▶ _What is required_: Can you transcribe every entry word for word, skipping the images?

▶ _Dataset records_:
*-*-*

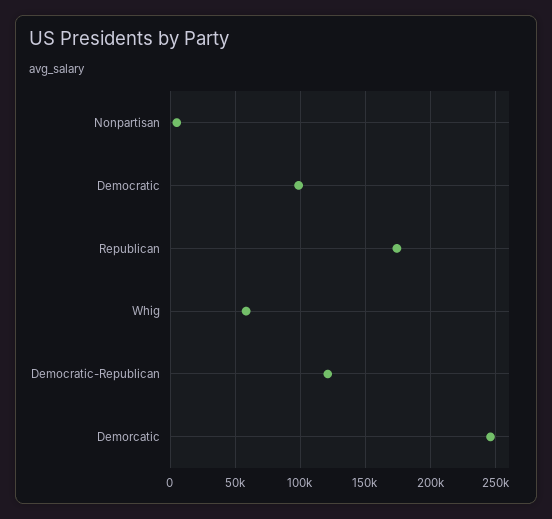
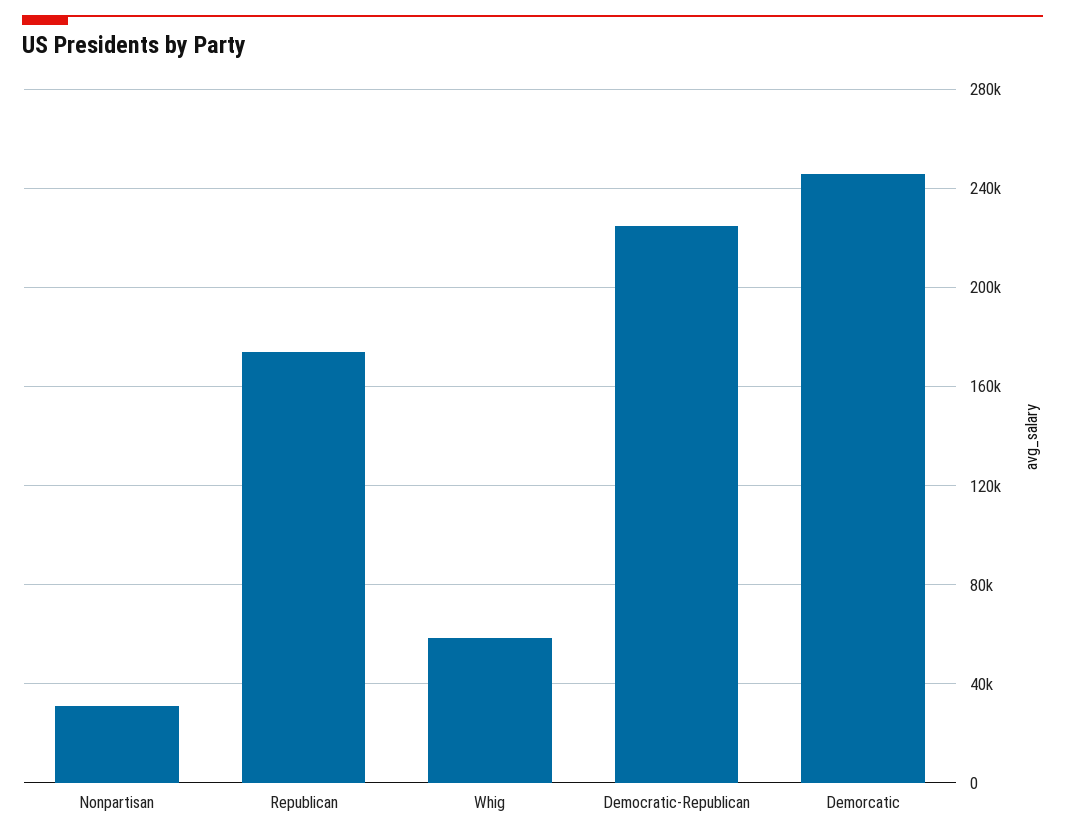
Nonpartisan: 5000 -> 30000
Democratic: 100000 -> none
Democratic-Republican: 120000 -> 225000

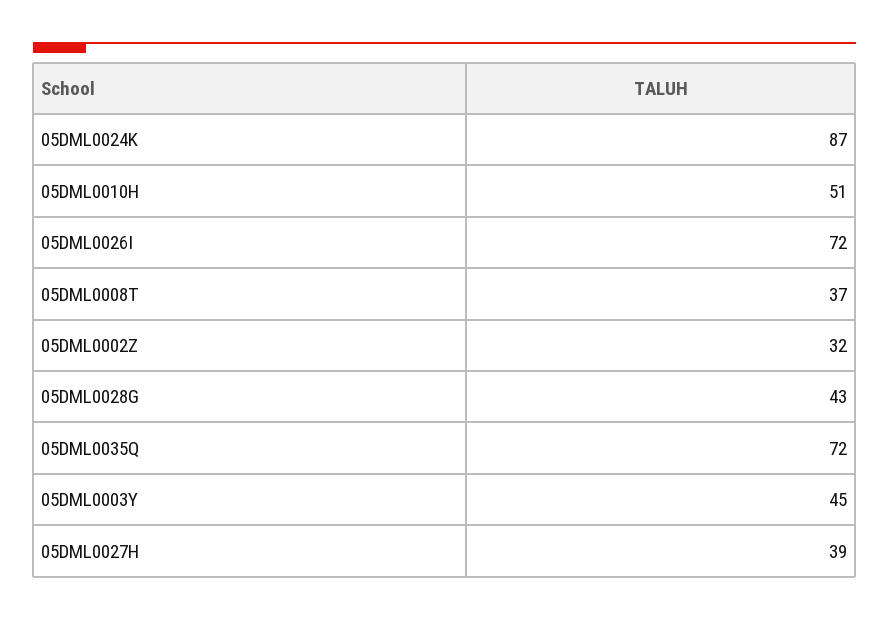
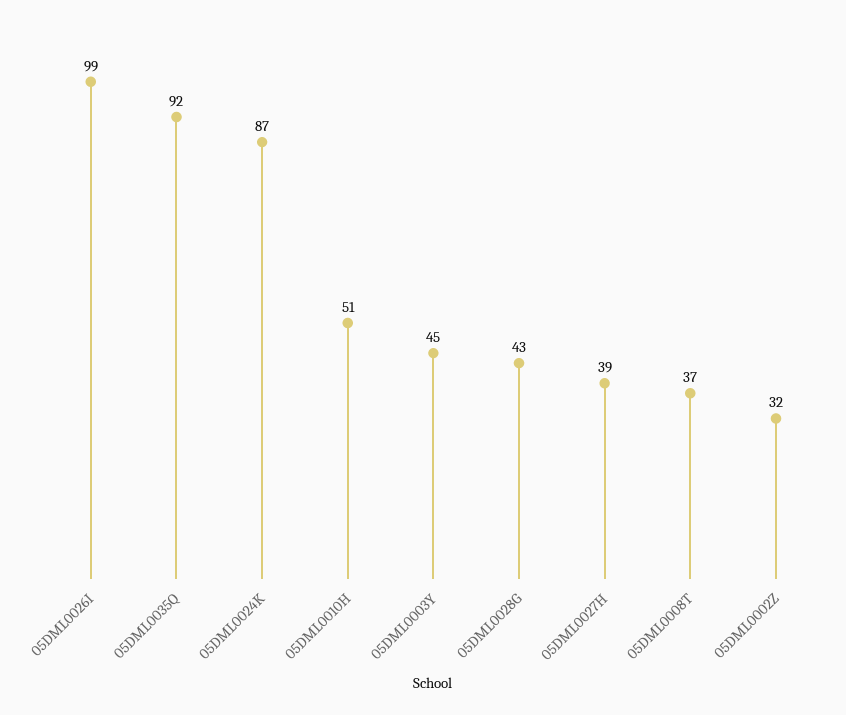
05DML0026I: 72 -> 99
05DML0035Q: 72 -> 92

*-*-*

▶ _Answer space_:
Nonpartisan: 5000 -> 30000
Democratic: 100000 -> none
Democratic-Republican: 120000 -> 225000

05DML0026I: 72 -> 99
05DML0035Q: 72 -> 92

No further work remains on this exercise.